The Good, Bad and Ultimately Disappointing

For years we’ve driven across the north end of San Pablo Bay towards Vallejo and I’ve said, “Let’s stop here and take a walk.” Long distance views, colorful wetlands, hundreds of birds and a big blue sky called to me.

Good idea. Bad idea.

We have stopped at some of the vista points, but we were looking for a long walk.

Off of Hwy 37, near Hwy 121, we pulled into a small parking lot, littered with broken glass at one end and garbage bags and empty paint cans at the other end. We tried to make the best of it, thinking it was a Clean-up Day. But I fear, people had decided it wasn’t a place to watch birds and rather was a place to dump those excess garage items.

Hungry Avocets, feeding in the mudflat, were unconcerned. We admired their beauty and industry and they encouraged us to start our trek to the Bay.

Levee Top at Sonoma Napa Marshes

Most of the walk is on a levee. The land to the east is drained and supports vast hay fields. To the west, depending on the tide, there are varying amounts of water. Tolay Creek feeds into the waterways. Sunday morning, the tide was coming in and overpowered the creek.
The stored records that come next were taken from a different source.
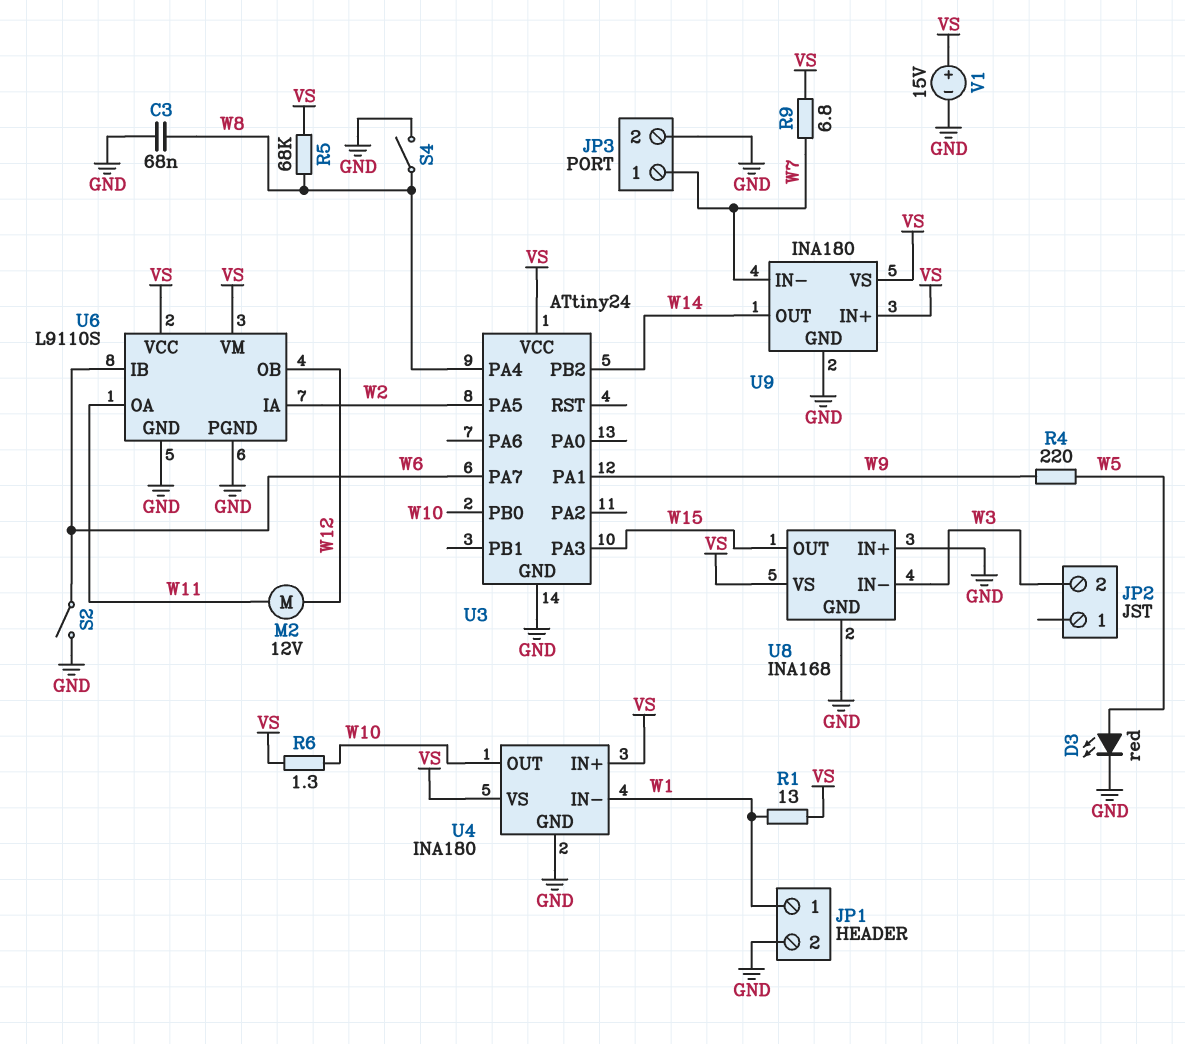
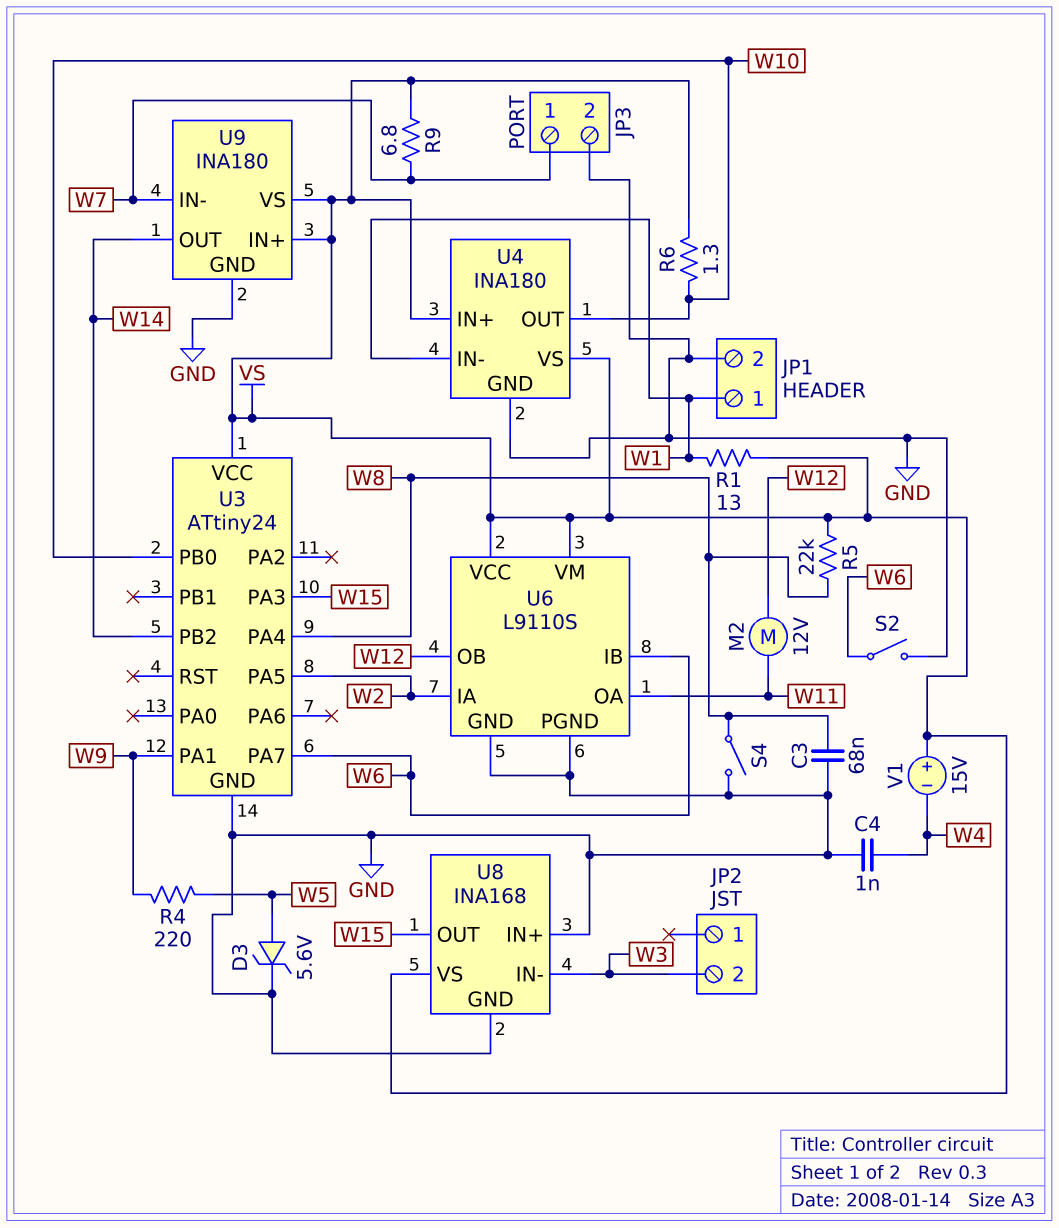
C4: none -> 1nF (GND, W4)
D3: LED red (A W5, K GND) -> zener 5.6V (A W5, K GND)
R5: 68k (VS, W8) -> 22k (VS, W8)
V1: 15V (plus VS, minus GND) -> 15V (plus VS, minus W4)

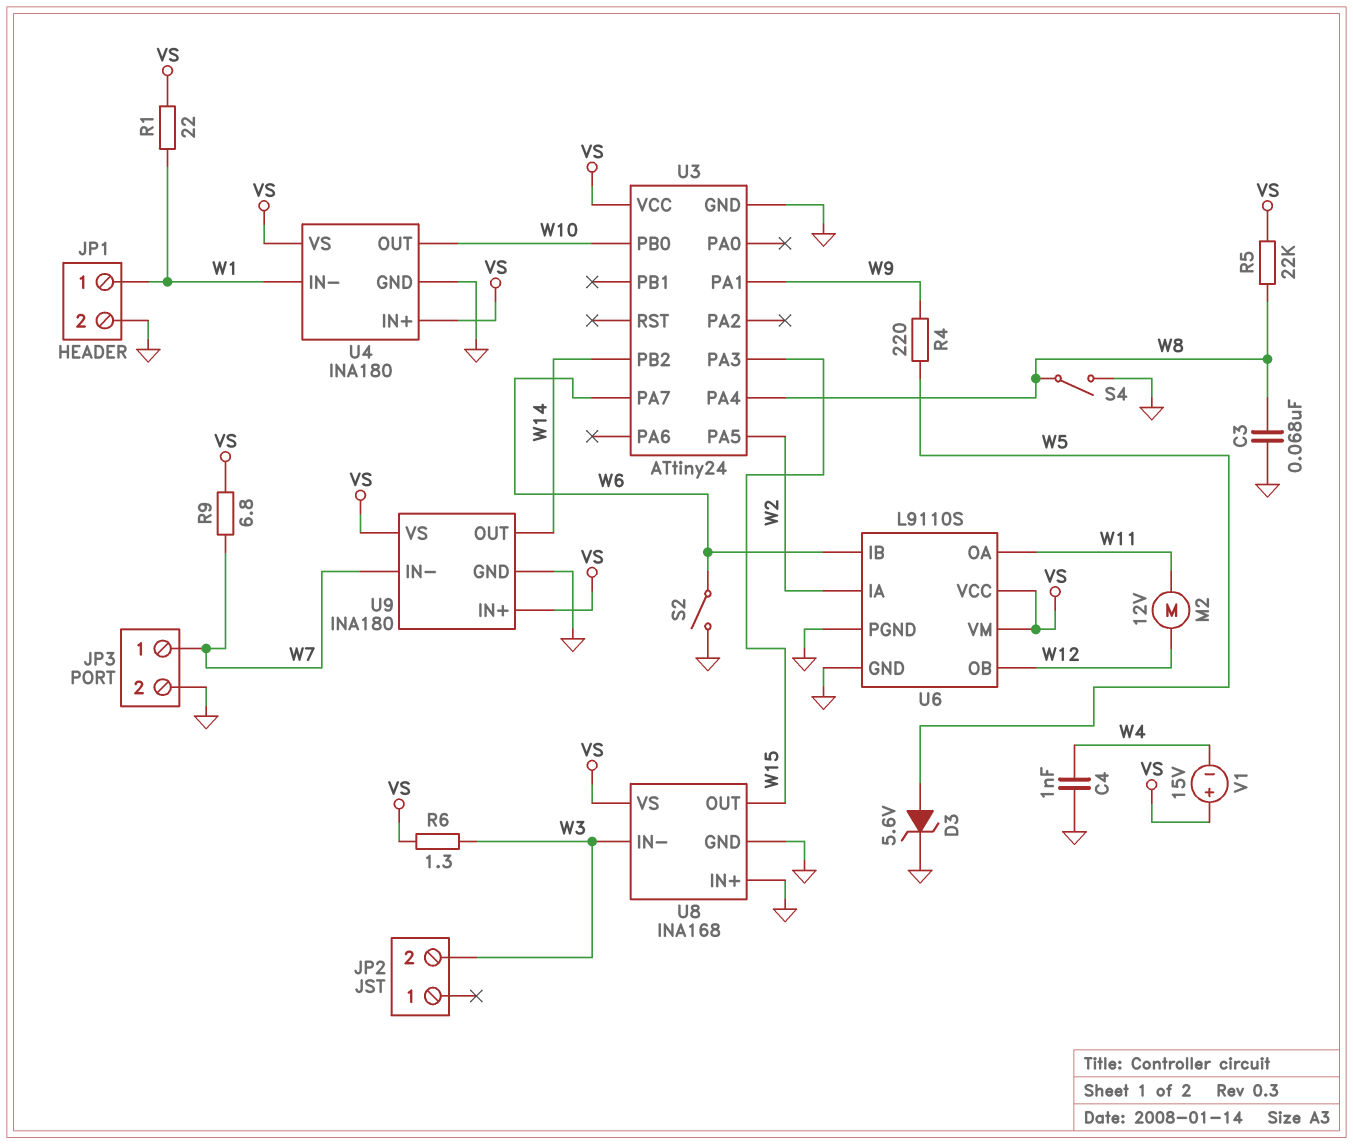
R1: 13 (VS, W1) -> 22 (VS, W1)
R6: 1.3 (VS, W10) -> 1.3 (VS, W3)

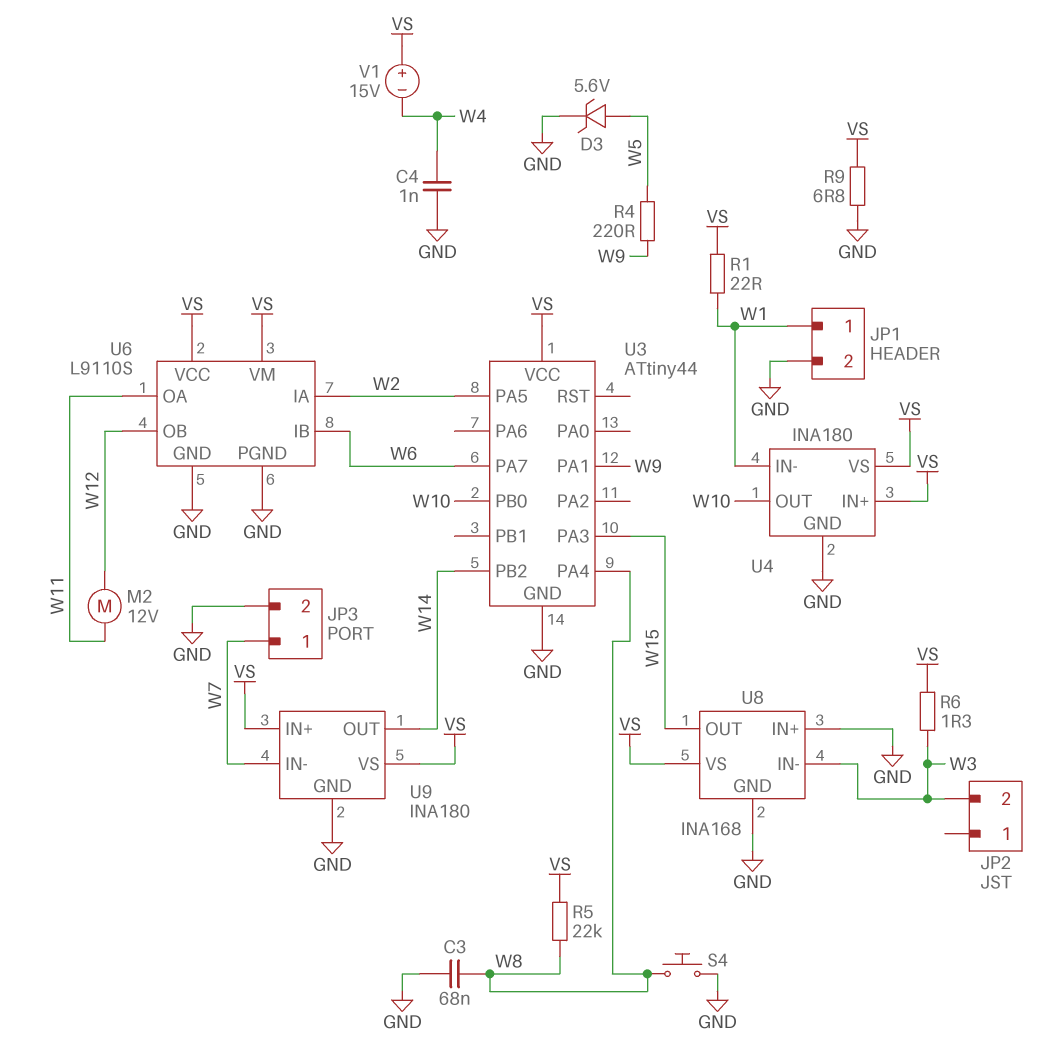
R9: 6.8 (VS, W7) -> 6.8 (GND, VS)
S2: switch (GND, W6) -> none
S4: switch (GND, W8) -> button (GND, W8)
U3: ATtiny24 -> ATtiny44

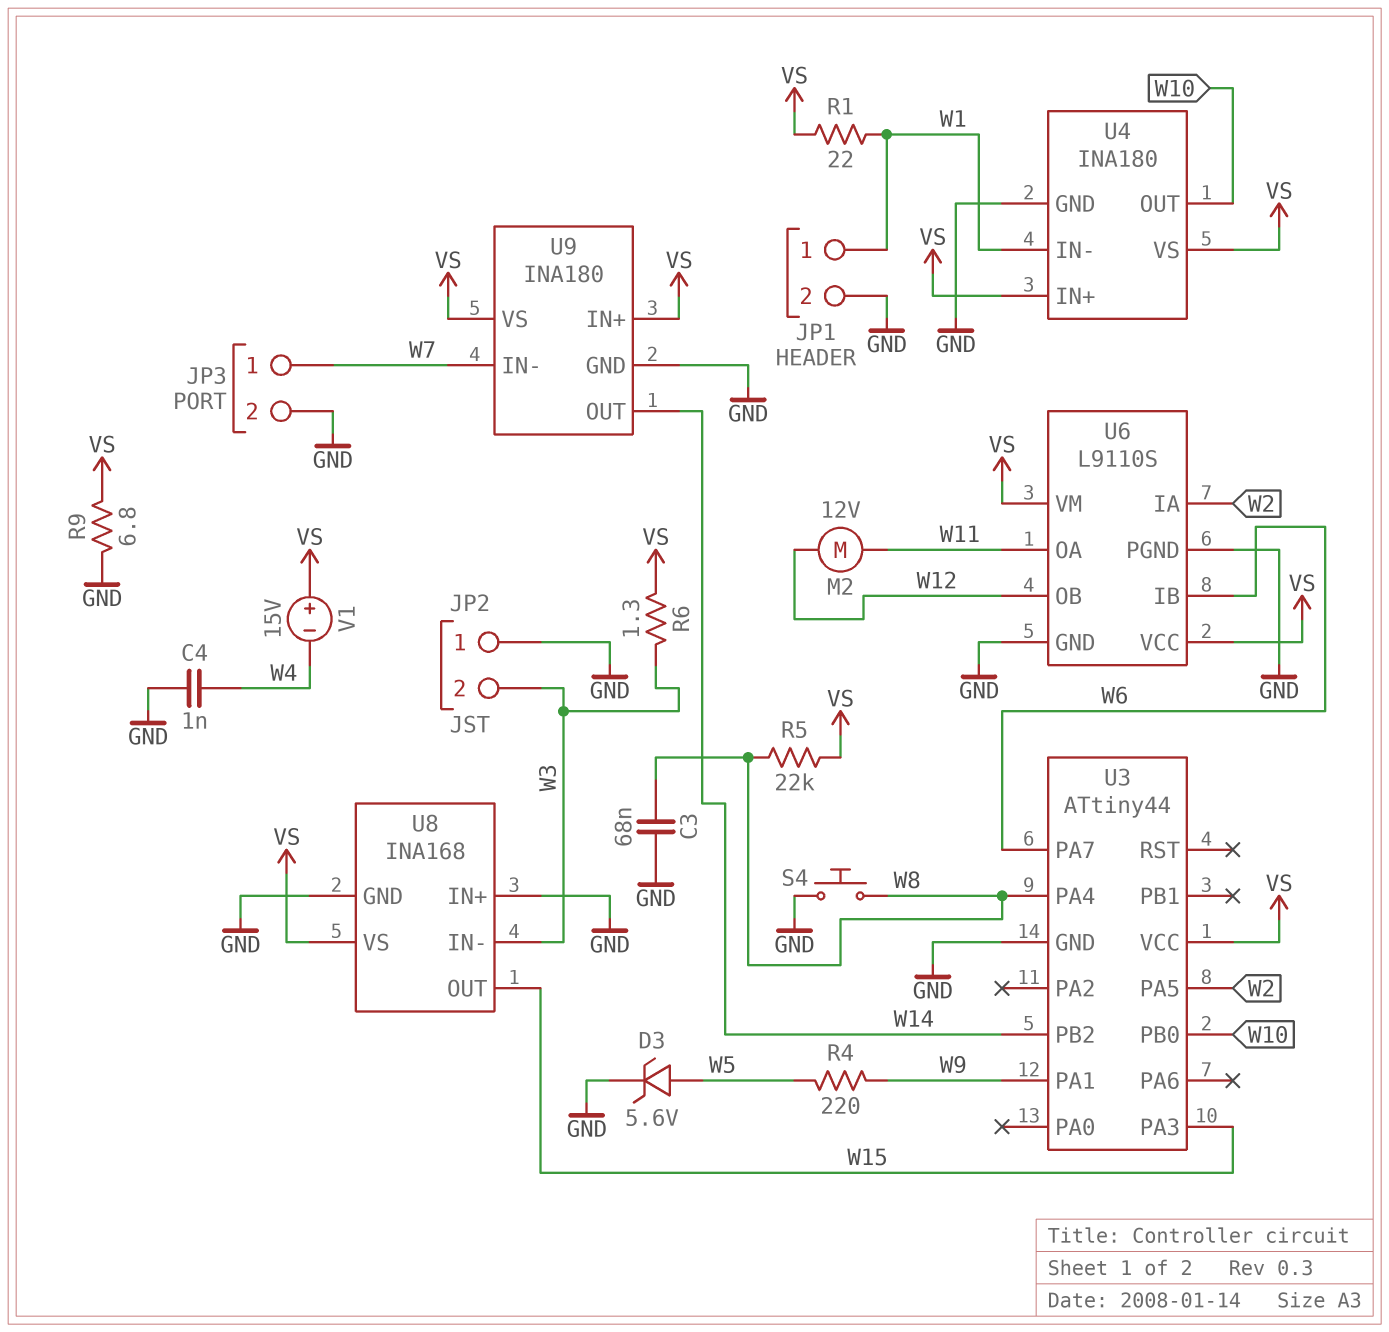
JP2 pin 1: none -> GND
There were distant views all around. We could see Mt. Diablo and Mt. Tam. Beautiful layers of land, water, mist and dark-outlined mountain intrigued us. We could look into the stands at Infineon Raceway and up the ridges of mountains dividing Sonoma and Napa Counties.

Incoming Tide at Sonoma Marin Marshes

The first area of the walk is a State wildlife area, technically the Napa-Sonoma Marshes Wildlife Area. Dogs on leash are allowed in this area. At less than a ½ mile is another marker and a sad-looking picnic table.
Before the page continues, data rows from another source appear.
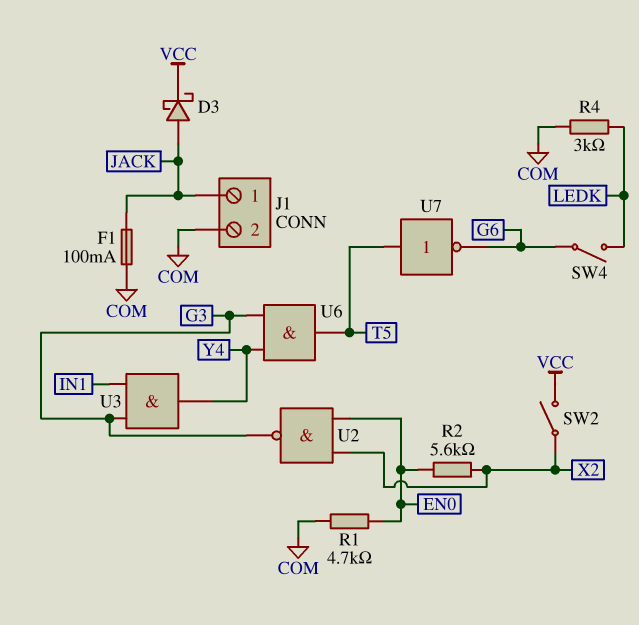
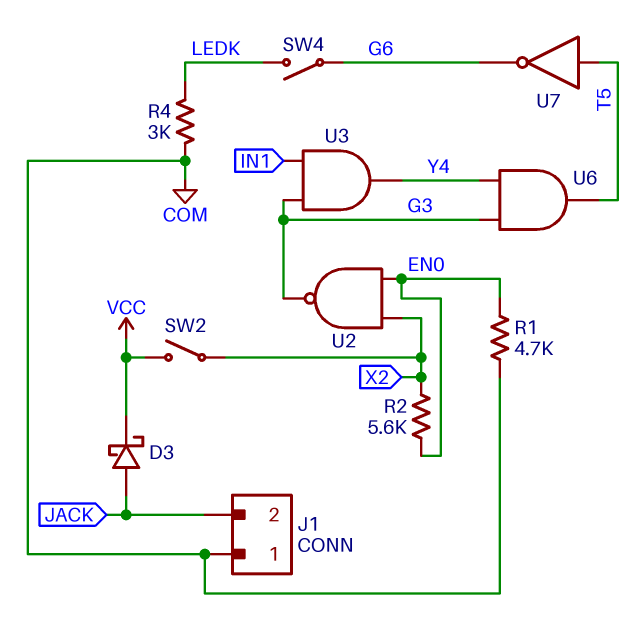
F1: 100mA (COM, JACK) -> none
J1 pin 1: JACK -> COM
J1 pin 2: COM -> JACK

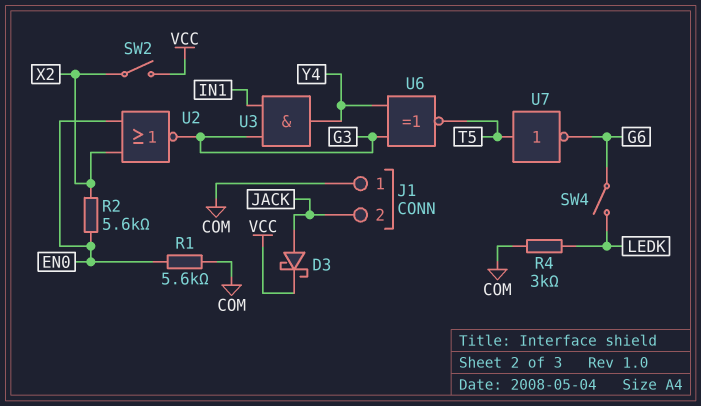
R1: 4.7k (COM, EN0) -> 5.6k (COM, EN0)
U2: NAND (in EN0, in X2, out G3) -> NOR (in EN0, in X2, out G3)
U6: AND (in G3, in Y4, out T5) -> XNOR (in G3, in Y4, out T5)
After this spot, the trail is in the San Pablo Bay Wildlife Refuge. Pheasant and waterfowl hunting is allowed from October 18th to January 25th. No hunting is permitted closer to the bay.

The levee top became looser dirt and more uneven. Actually, in several spots the levee is undergoing some rebuilding. Part of that rebuilding does not include leveling the top. We had to descend to a very dusty road and re-climb the levee from time to time to see if the trail was passable. Higher is better, in order to see the vistas of mountains and to see the creek and bay water.

Somewhere during this part of the walk, races started at Infineon and rifle shots rang out from private land across the creek. There are many deterrents to this walk, so check the race schedule online and avoid the hunters and the muddy season.

A lone gull or egret occasionally flew by. Avocets continued to work the mudflats, though the tide was visibly rising.

View Towards Marin from Sonoma Napa Marshes

Near a pump house, we came to places where the path was overgrown. We alternated having our legs scratched in the dry weeds and walking on the dusty road. This entailed walking up and down the levee.

At almost 2 ½ miles into the trek we saw a walkway into the wetlands. This toy bridge and an almost indecipherable path are undoubtedly for a dedicated biologist.

After 3 miles, we were close to the Bay. Bench, picnic table, garbage can and wasps decorated the area. We went on.

We knew this was going to be a long walk, but perhaps with a payoff. We were rewarded by the Bay gently lapping on the rocks where we settled in for a rest and a snack. The racetrack and gunfire were very faint.

We gradually picked out the landmarks: Carquinez Bridge, Union Oil refinery, Pt. Pinole, Richmond, Sutro Tower, and the Transamerica building.

We knew we would not have the energy to circle Tubbs Island, so we retraced our steps. Lower Tubbs Island Setback was once drained agricultural land in the early 1900s and is now being restored to a tidal marsh.

View to Mt Tamalpais

It was a long dusty march back. We were spent, yet proud of ourselves. Glad we had gotten to the Bay, I think next time we’ll access the north edge of the Bay from the Napa River or the Port Sonoma Marina.

Hard Trail Sonoma Napa Marshes

See you on the Trail! But probably not this one.

Lynn Millar

Photos by Mike Millar

P.S. I forgot to tell you that we were also looking for heat relief. With no wind, we broiled in the exposed landscape.

Wheelchairs: It’s rough. Maybe the first part of trail. Is it worth it? No, there are better places.

Dogs: On leash in State controlled area.

Bikes: Okay. But on the hard loose dirt of the levee and the dusty dirt of the road, I can’t imagine it’s any fun.

Best time of year: Whatever that time is when it’s not too muddy and when there are plenty of waterfowl that nobody’s shooting at.

Bathrooms: NONE. Plan ahead and hurry.


Published by Lynn Millar

Walker, reader, writer, traveller - see About Walking

2 thoughts on “The Good, Bad and Ultimately Disappointing

    1. Thanks. I haven’t been back to this particular trail since the first time. I like many of the other parts of the Bay trail near and far. We went to the one at Hamilton lately.